What does this mean, practically?
1. There is no mandatory statement of faith for Southern Baptist Churches. Seriously–though most of us would expect that a church planted by funded missionaries of NAMB/IMB would operate with the current BF&M as their doctrinal statement as long as they are funded by our cooperative program dollars, there is no requirement on existing churches that they adopt any doctrinal rule. You can be an SBC church without any written doctrinal statement, you can have a huge one–the SBC itself does not mandate. Why? Because the SBC respects the autonomy of a local church to set their own standard. The SBC has, autonomously, chosen the BF&M as its standard.
2. The SBC does not own the property of any local church. Some former missions/church plants may have clauses in their property titles that revert the property back to the SBC/NAMB/State Convention if the group leaves the SBC, but the church itself is not the building, either. Moreover, typically those agreements are entered into voluntarily (the funding may be dependent on it, but the church could have started without any exterior funding) by the local body. Because each local group should hold the title to their property, there is no economic blackmail that the SBC can hold over a church for their choices.
3. Autonomy runs both ways: the church is free to do as it pleases, and so is the SBC. That being, the SBC can set its own rules and guidelines for who the Convention as a whole associates with. The benefit of being an “official” SBC church can be debated later, but it should be clear that just because a church claims to be in the SBC does not mean the SBC must accept that church.
Herein lies our overall problem, though: we are more connected than our by-laws and constitution formally make us.
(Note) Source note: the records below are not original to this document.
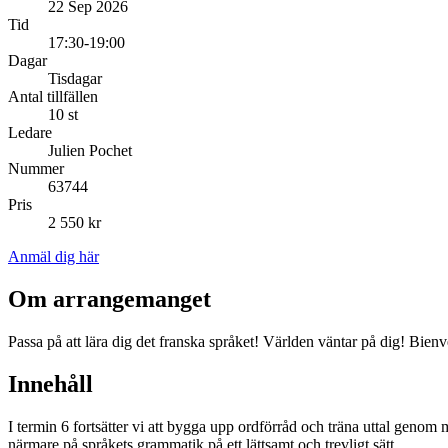
22 Sep 2026
Tid
17:30-19:00
Dagar
Tisdagar
Antal tillfällen
10 st
Ledare
Julien Pochet
Nummer
63744
Pris
2 550 kr
Anmäl dig här
Om arrangemanget
Passa på att lära dig det franska språket! Världen väntar på dig! Bien
Innehåll
I termin 6 fortsätter vi att bygga upp ordförråd och träna uttal genom 
närmare på språkets grammatik på ett lättsamt och trevligt sätt.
Any action of a “Southern Baptist” church can bring discredit upon all of the churches in the SBC. Any questionable action at the SBC level can bring ridicule to the individual churches. Yet it takes a slow process for any action to be corrected. This benefits us as a whole because it allows for any party that has taken a disreputable action to repent and correct their behavior. For an example, consider that the ERLC had time to investigate and institute corrective action earlier this year.
However, the slow pace of action can frustrate us in the heat of our passions. The result is that our rhetoric heats up quickly, but then it flashes and we move on to the next big scandal. Since there is no “on-going process” we do not go back and revisit those issues that had us upset last month.
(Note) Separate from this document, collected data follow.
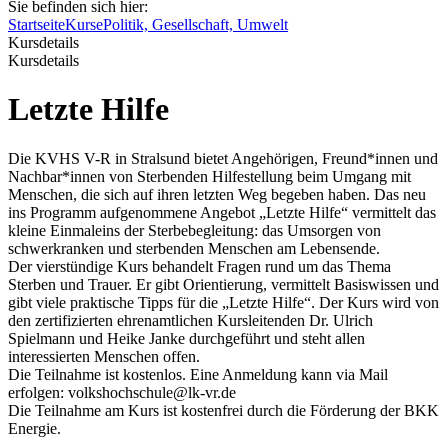
Sie befinden sich hier:
Startseite
Kurse
Politik, Gesellschaft, Umwelt
Kursdetails
Kursdetails
Letzte Hilfe
Die KVHS V-R in Stralsund bietet Angehörigen, Freund*innen und
Nachbar*innen von Sterbenden Hilfestellung beim Umgang mit
Menschen, die sich auf ihren letzten Weg begeben haben. Das neu
ins Programm aufgenommene Angebot „Letzte Hilfe“ vermittelt das
kleine Einmaleins der Sterbebegleitung: das Umsorgen von
schwerkranken und sterbenden Menschen am Lebensende.
Der vierstündige Kurs behandelt Fragen rund um das Thema
Sterben und Trauer. Er gibt Orientierung, vermittelt Basiswissen und
gibt viele praktische Tipps für die „Letzte Hilfe“. Der Kurs wird von
den zertifizierten ehrenamtlichen Kursleitenden Dr. Ulrich
Spielmann und Heike Janke durchgeführt und steht allen
interessierten Menschen offen.
Die Teilnahme ist kostenlos. Eine Anmeldung kann via Mail
erfolgen: volkshochschule@lk-vr.de
Die Teilnahme am Kurs ist kostenfrei durch die Förderung der BKK
Energie.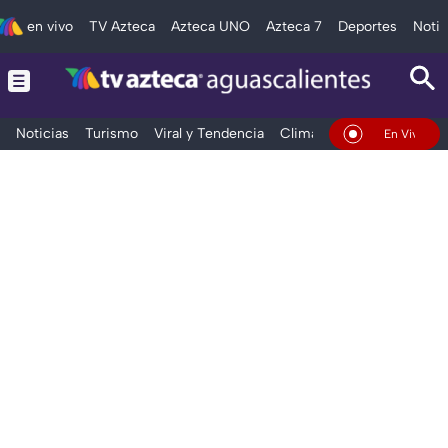
en vivo
TV Azteca
Azteca UNO
Azteca 7
Deportes
Notic
Noticias
Turismo
Viral y Tendencia
Clima
Deportes
Espec
En Vivo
In short, yes, every church has autonomy. So does every entity. However, that does not mean that we cannot attempt to influence the decision-making process of a church body. We cannot veto a church’s decision, but ultimately the remaining 40,000+ churches have the right to decide they will not freely associate with a church that chooses to openly embrace a sinful decision.
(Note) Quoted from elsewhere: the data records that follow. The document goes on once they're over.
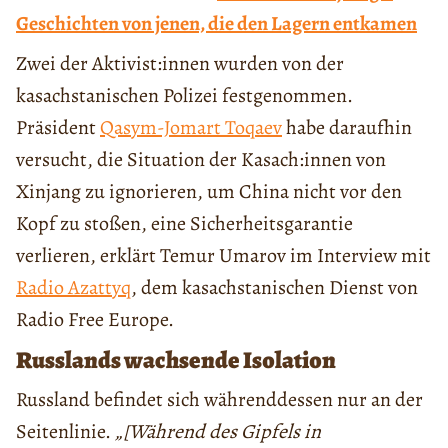
Geschichten von jenen, die den Lagern entkamen
Zwei der Aktivist:innen wurden von der
kasachstanischen Polizei festgenommen.
Präsident
Qasym-Jomart Toqaev
habe daraufhin
versucht, die Situation der Kasach:innen von
Xinjang zu ignorieren, um China nicht vor den
Kopf zu stoßen, eine Sicherheitsgarantie
verlieren, erklärt Temur Umarov im Interview mit
Radio Azattyq
, dem kasachstanischen Dienst von
Radio Free Europe.
Russlands wachsende Isolation
Russland befindet sich währenddessen nur an der
Seitenlinie.
„[Während des Gipfels in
Further, it does not follow that the elected leadership of the SBC should remain silent in the face of issues within the family. They have no personal power to enforce any action, but instead of a wider platform to make known the issues that we face. For an elected leader of our convention to remain silent in the face of publicly known church actions is not only unwise, it should be unacceptable. That doe snot mean we expect those leaders to go looking for trouble, but when it hits the paper, something must be said.